** WRITTEN TASKS **
1. Reproduce word for word the section of the Mapping Data Flows page that begins at the words "Skip to content" and stops after "with 70+ transformations.".
2. Summarize the Mapping Data Flows page in two sentences.

** SOURCE PASSAGE **
---+---
Skip to content

🌊 Mapping Data Flows

Complexity Engine

Visual data transformation at scale powered by Apache Spark, enabling code-free ETL with 70+ transformations.


🎯 Overview

Mapping Data Flows in Azure Data Factory provide a visual, code-free environment for designing and executing complex data transformations at scale. Built on Apache Spark, data flows automatically handle cluster provisioning, optimization, and execution.

🔥 Key Benefits

  • Code-Free Design: Visual drag-and-drop transformation logic
  • Spark-Powered: Auto-scaled Apache Spark clusters
  • 70+ Transformations: Comprehensive transformation library
  • Debug Mode: Interactive data preview and testing
  • Auto-Optimization: Spark code optimization handled automatically

🏗️ Architecture

graph TB
    Source1[Source 1<br/>Azure SQL] --> DF[Mapping<br/>Data Flow]
    Source2[Source 2<br/>Blob Storage] --> DF

    DF --> Transform1[Join]
    Transform1 --> Transform2[Aggregate]
    Transform2 --> Transform3[Derive]
    Transform3 --> Transform4[Filter]

    Transform4 --> Sink1[Sink 1<br/>Data Lake]
    Transform4 --> Sink2[Sink 2<br/>Synapse]

    subgraph "Spark Cluster"
        DF
        Transform1
        Transform2
        Transform3
        Transform4
    end

🛠️ Core Components

📥 Source Transformations

Define input data sources for the data flow.

{
  "name": "SourceSQLDatabase",
  "type": "source",
  "dataset": {
    "referenceName": "AzureSqlTable",
    "type": "DatasetReference"
  },
  "options": {
    "isolationLevel": "READ_UNCOMMITTED",
    "query": "SELECT OrderID, CustomerID, OrderDate, TotalAmount FROM Orders WHERE OrderDate >= '2024-01-01'"
  }
}

Supported Sources:

  • Azure SQL Database
  • Azure Data Lake Storage Gen2
  • Azure Blob Storage
  • Azure Cosmos DB
  • Azure Synapse Analytics
  • Parquet, CSV, JSON, Avro, ORC files

🔄 Transformation Types

1. Select Transformation

Select, rename, and reorder columns.
---+---
Stored items:
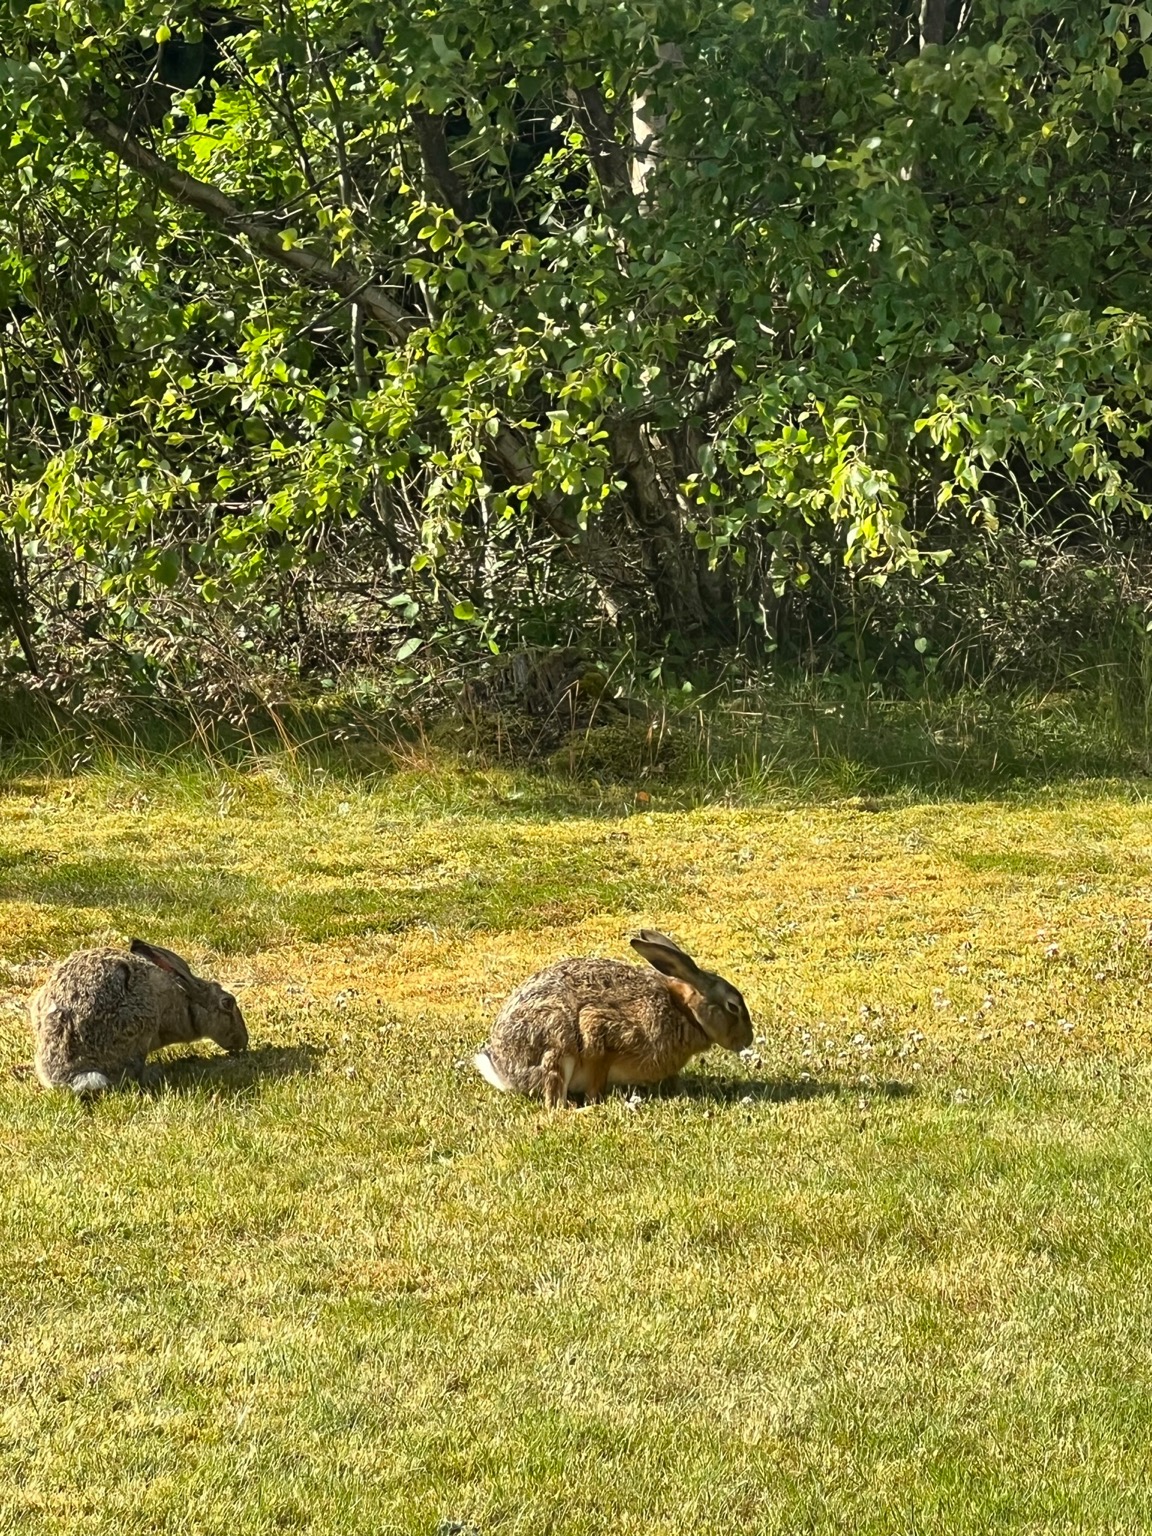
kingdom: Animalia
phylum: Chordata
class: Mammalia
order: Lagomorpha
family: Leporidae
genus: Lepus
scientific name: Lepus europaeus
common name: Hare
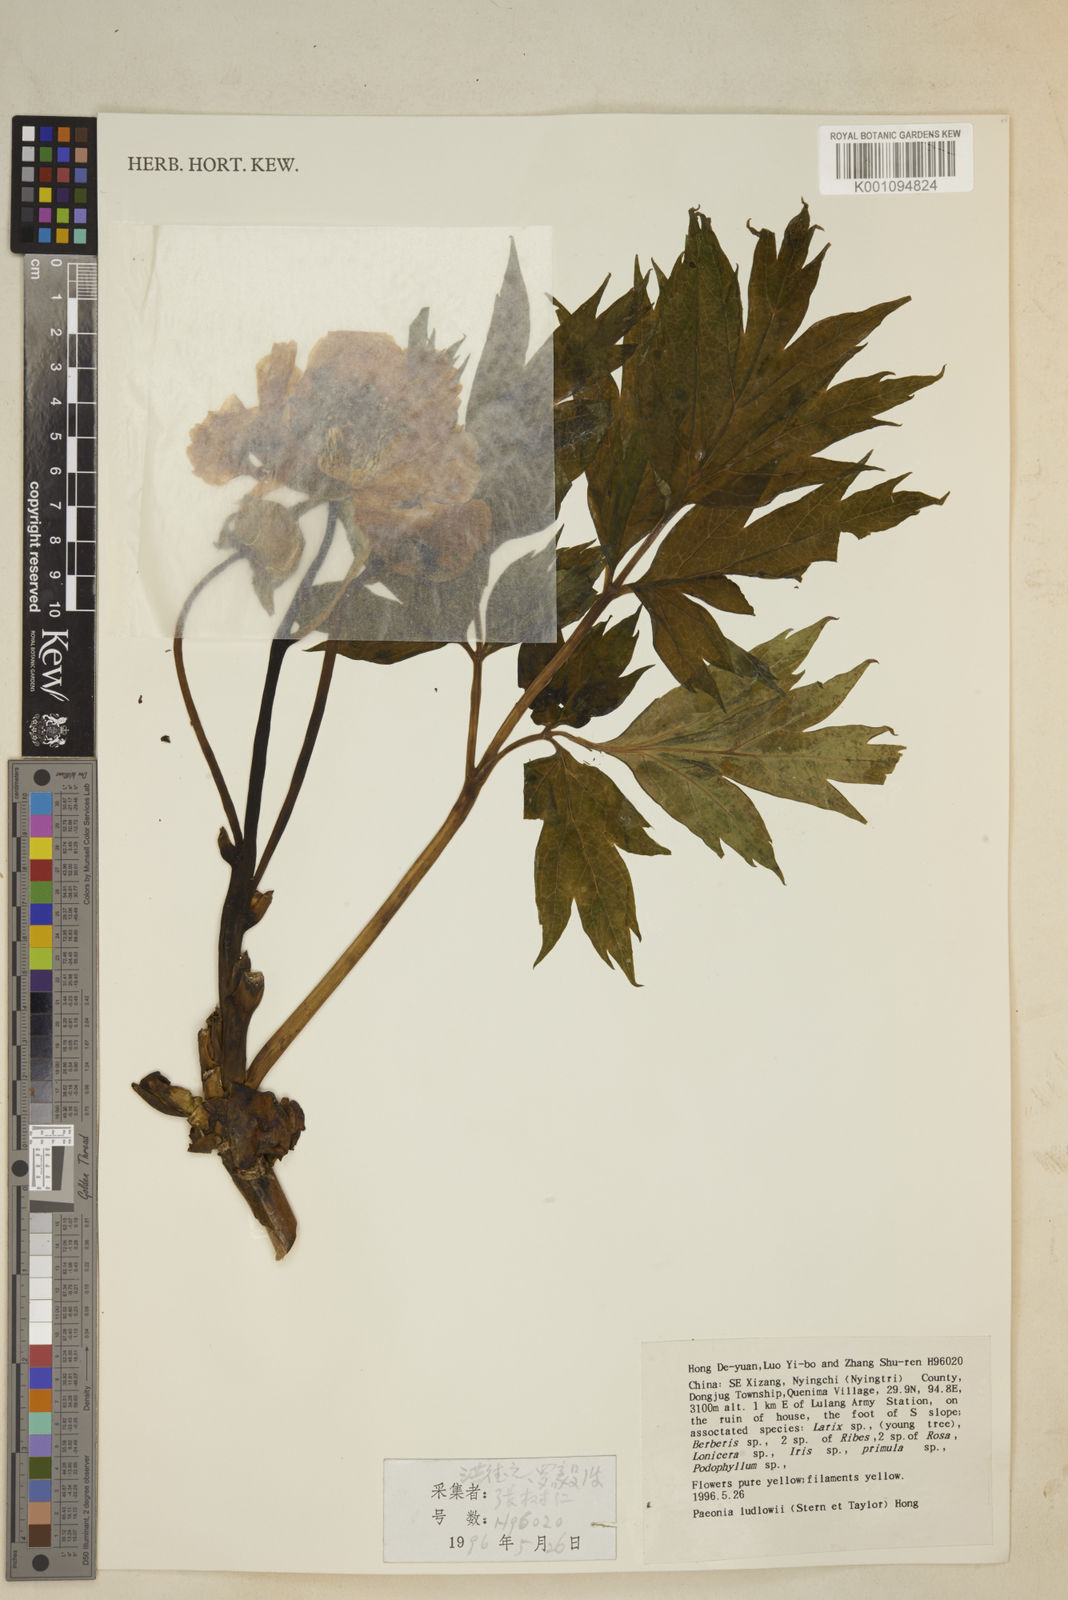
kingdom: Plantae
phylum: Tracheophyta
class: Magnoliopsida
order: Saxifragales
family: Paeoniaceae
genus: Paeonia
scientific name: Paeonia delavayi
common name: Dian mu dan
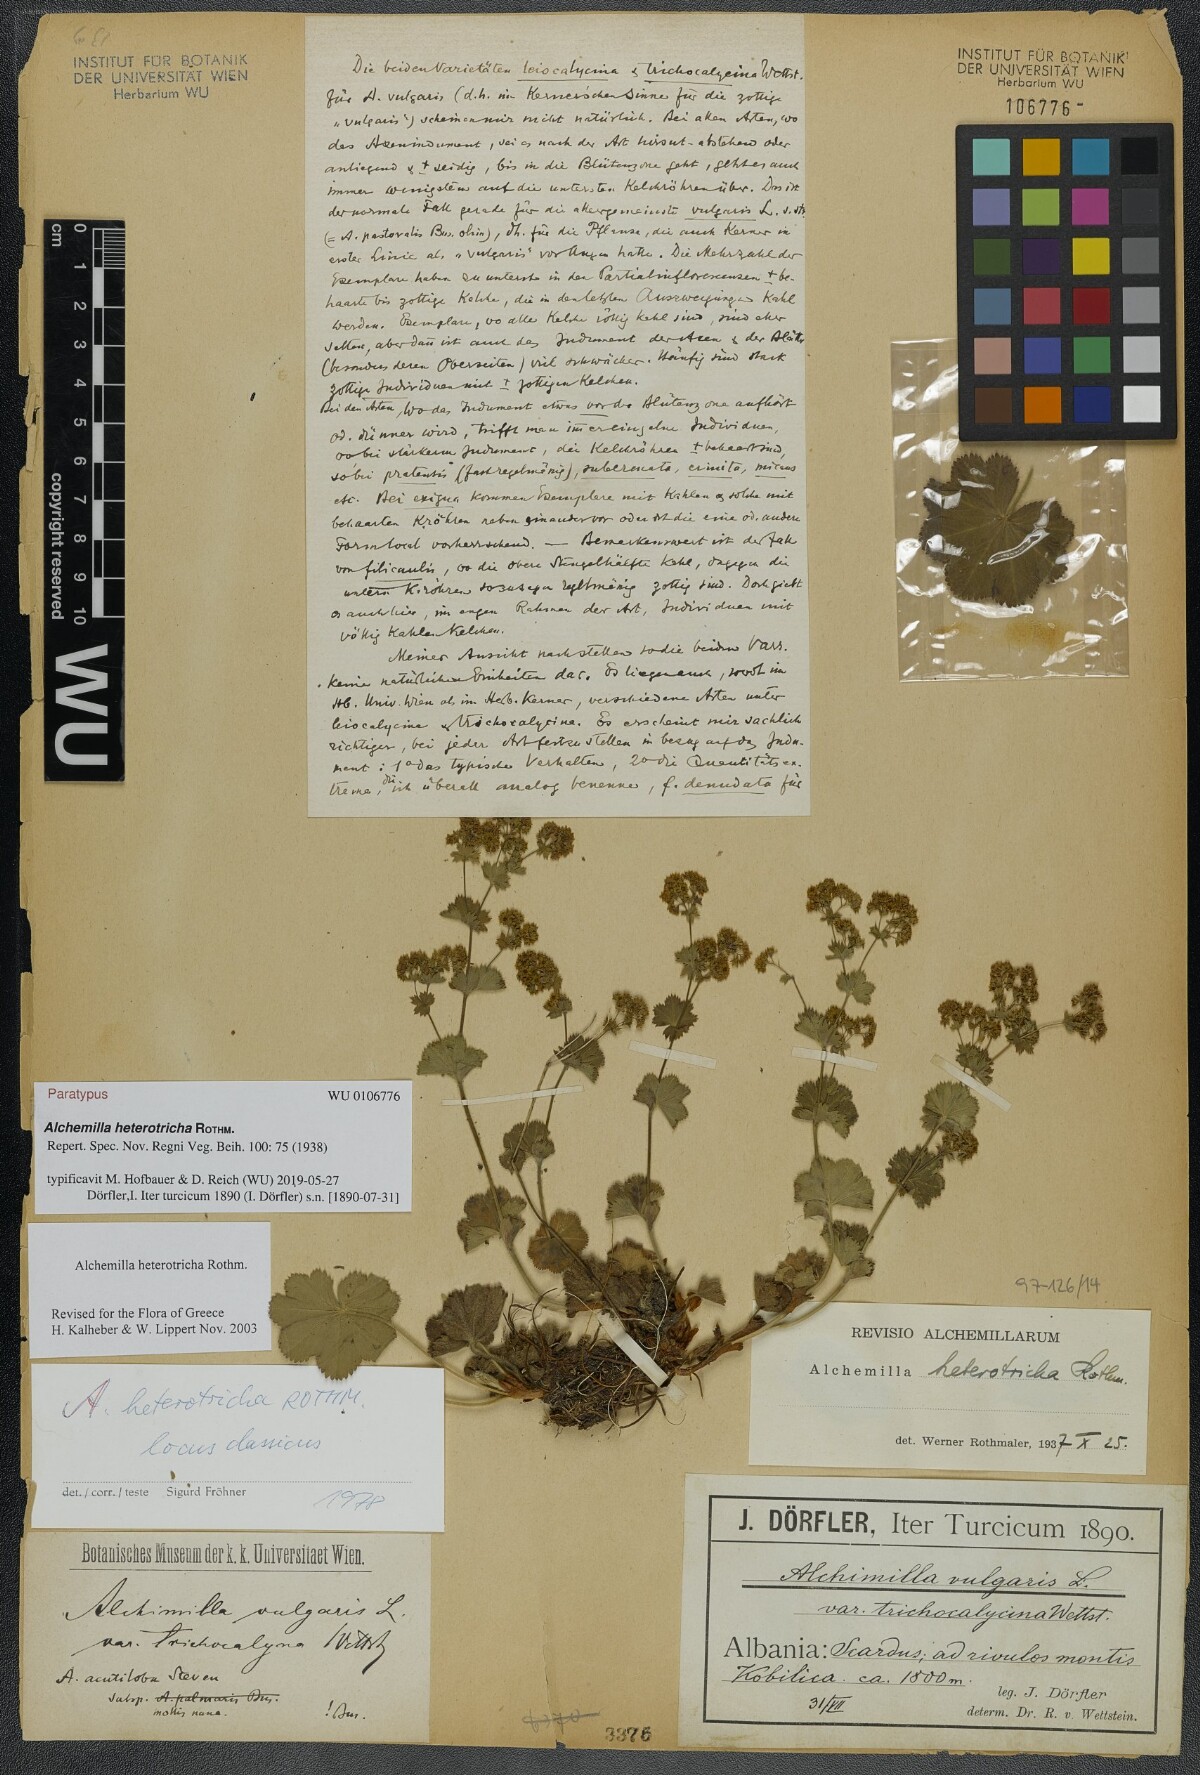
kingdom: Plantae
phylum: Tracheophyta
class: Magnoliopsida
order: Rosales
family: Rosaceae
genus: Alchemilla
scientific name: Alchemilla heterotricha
---+---
** SOLVED PROBLEMS **
1.
Skip to content

🌊 Mapping Data Flows

Complexity Engine

Visual data transformation at scale powered by Apache Spark, enabling code-free ETL with 70+ transformations.

2. Mapping Data Flows in Azure Data Factory provide a visual, code-free environment for designing and executing complex data transformations at scale, and because they are built on Apache Spark, cluster provisioning, optimization, and execution are handled automatically. Listed benefits include a library of 70+ transformations and a debug mode for interactive data preview, and source transformations define the input data, with supported sources such as Azure SQL Database, Azure Data Lake Storage Gen2, Azure Blob Storage, Azure Cosmos DB, and Azure Synapse Analytics.